* Problem description *
Retype every entry below exactly as it stands.

(Saved data entries)
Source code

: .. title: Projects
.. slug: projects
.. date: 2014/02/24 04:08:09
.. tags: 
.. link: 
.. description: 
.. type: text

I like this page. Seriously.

* Expected answer *
Source code

: .. title: Projects
.. slug: projects
.. date: 2014/02/24 04:08:09
.. tags: 
.. link: 
.. description: 
.. type: text

I like this page. Seriously.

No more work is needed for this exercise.